Geng motor tak selalu tentang kekerasan. Mereka seringkali hanyalah anak-anak yang tak didengar. Tulisan ini mengajak kita melihat lebih dekat, dengan hati yang terbuka.
Beberapa minggu lalu, saya membaca berita tentang seorang siswa SMA yang dibacok geng motor. Ia tidak sedang tawuran. Tidak pakai jaket hitam. Tidak bawa senjata. Ia hanya salah tempat, salah waktu. Meninggal.
Saya membaca itu sambil duduk di ruang tamu, sambil menyuapi anak saya makan malam. Sambil menatap nasi yang sudah dingin, saya diam. Tidak tahu kenapa, saya ikut merasa kehilangan. Mungkin karena saya juga punya adik lelaki. Mungkin karena saya pernah tumbuh di kota yang penuh suara knalpot dan sirene ambulans.
Mengapa Mereka Memilih Jalanan?
Geng motor bukan hanya soal kejahatan. Kadang, ia adalah panggilan paling nyaring untuk diakui.
Saya tumbuh di sebuah kota kecil di ujung timur Indonesia. Kota yang ramai tapi sepi. Ramai suara, sepi makna. Saya ingat betul, dulu ada sekelompok anak muda yang sering nongkrong di simpang tiga dekat sekolah. Mereka memakai jaket hitam, rambut dicat, dan tertawa terlalu keras.
Kami, yang bukan bagian dari mereka, sering takut. Tapi lama-lama saya belajar satu hal: tak semua tawa keras adalah ancaman. Kadang, itu cuma cara orang menutupi luka.
Mereka bukan selalu penjahat. Mereka hanya anak-anak yang terlalu cepat tumbuh tapi tak cukup didengarkan. Mereka haus pujian, tapi yang datang cuma tuduhan. Mereka ingin dikenali, tapi malah jadi kambing hitam dari rasa takut masyarakat.
Kadang yang mereka cari bukan kekerasan, tapi perasaan menjadi bagian dari sesuatu.
Kapan Kita Mulai Takut pada Anak Kita Sendiri?
Saya ingat satu malam, suara knalpot bising membelah gang tempat saya tinggal. Seorang ibu di rumah sebelah langsung menutup pintu. Tak lama, suaminya datang dari dalam dan berkata, "Anak-anak itu pasti geng motor."

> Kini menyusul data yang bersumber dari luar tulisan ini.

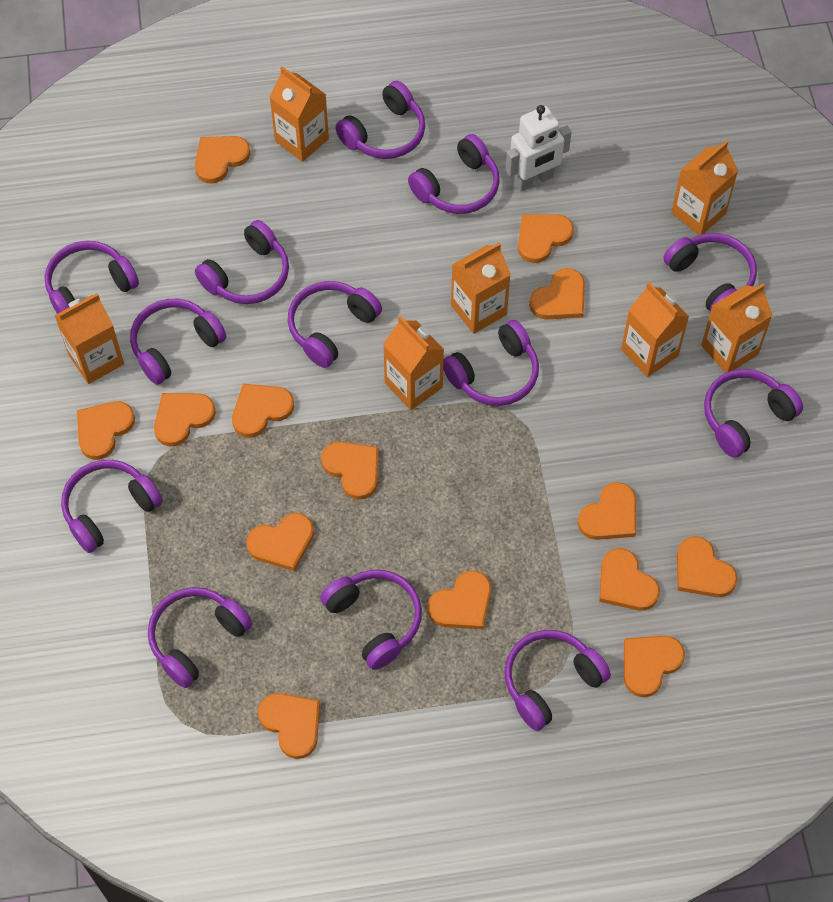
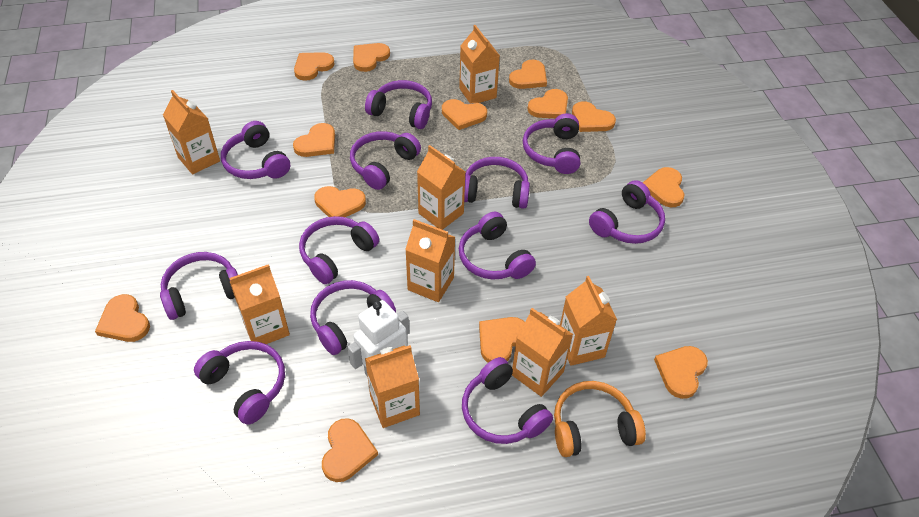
orange carton: [54,293,124,384] [269,66,329,162] [383,316,444,410] [451,243,511,334] [621,282,689,377] [671,141,738,235] [701,283,773,373] = 7 -> [163,90,220,174] [229,264,290,344] [365,345,420,428] [405,219,455,302] [417,145,465,230] [459,25,500,103] [512,308,573,397] [560,276,617,366] = 8
orange headphones: none = 0 -> [554,381,646,457] = 1
orange heart: [77,401,135,460] [154,393,216,447] [195,136,250,184] [232,384,294,437] [246,513,314,571] [258,693,320,759] [321,442,378,500] [427,571,491,629] [518,214,574,263] [529,268,585,320] [578,482,636,540] [599,548,660,610] [624,635,685,697] [677,536,737,597] = 14 -> [95,294,150,342] [293,123,335,157] [294,52,335,81] [314,186,366,217] [322,418,378,482] [353,43,390,72] [442,99,487,130] [479,317,525,363] [509,60,547,89] [528,89,568,118] [572,101,616,132] [643,167,685,207] [654,346,708,399] = 13
purple headphones: [45,241,139,314] [61,460,163,553] [130,299,226,385] [148,587,252,688] [195,220,289,304] [288,281,382,368] [320,570,422,670] [335,81,425,159] [408,134,500,214] [443,320,539,406] [505,630,611,731] [663,233,757,312] [704,369,803,458] = 13 -> [160,252,238,320] [194,341,285,425] [221,121,290,179] [299,216,379,284] [310,280,396,355] [350,131,421,190] [365,80,432,129] [459,212,536,279] [462,357,553,444] [464,157,530,209] [523,113,580,174] [589,180,665,244] = 12

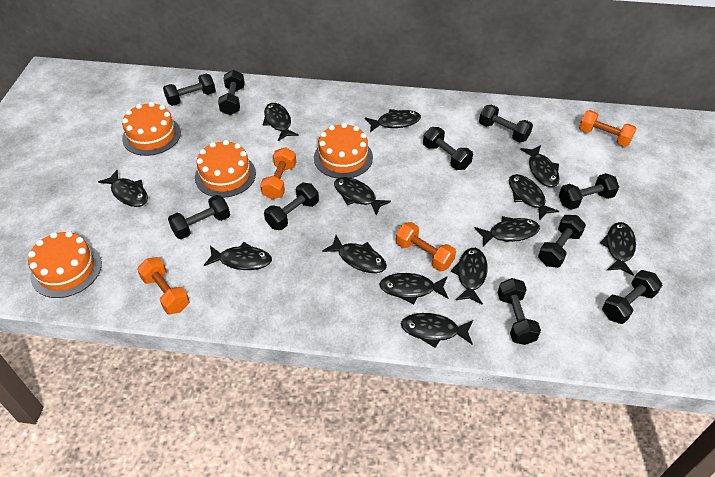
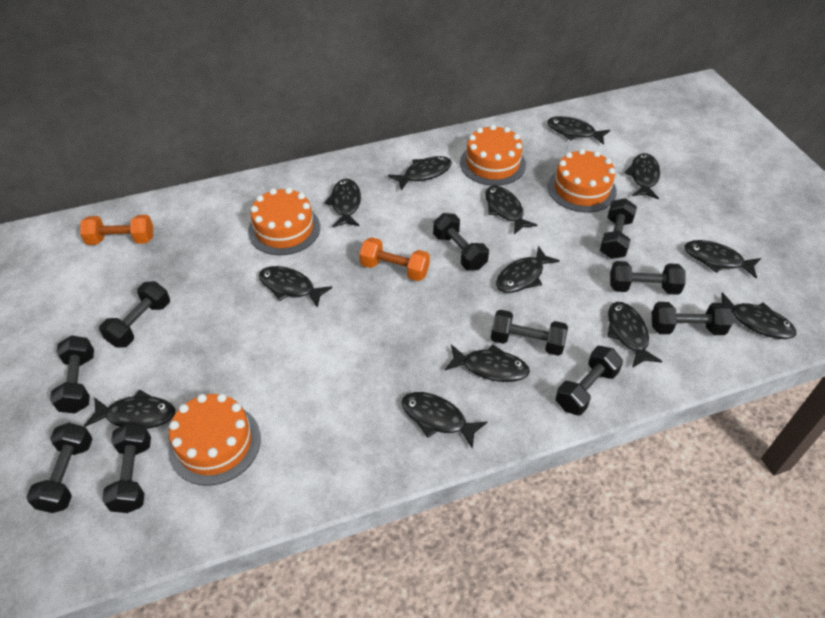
orange dumbbell: [137,257,190,314] [260,147,296,199] [396,222,456,271] [579,110,637,147] = 4 -> [80,215,153,245] [359,237,430,281] = 2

Saya ingin bertanya, "Pernahkah kamu ajak satu dari mereka bicara?"
Tapi saya diam saja. Karena saya tahu, kita lebih sering memilih takut daripada penasaran. Lebih cepat menilai daripada memahami.
Saya pernah mengajar anak yang dituduh anggota geng motor. Namanya D, usia 17 tahun. Suatu kali, ia bilang pelan, "Saya nggak jahat, Pak. Tapi kalau saya nggak ikut mereka, saya sendirian."
Jalanan yang Tak Menyediakan Pilihan
Banyak dari mereka bukan memilih, tapi terlempar.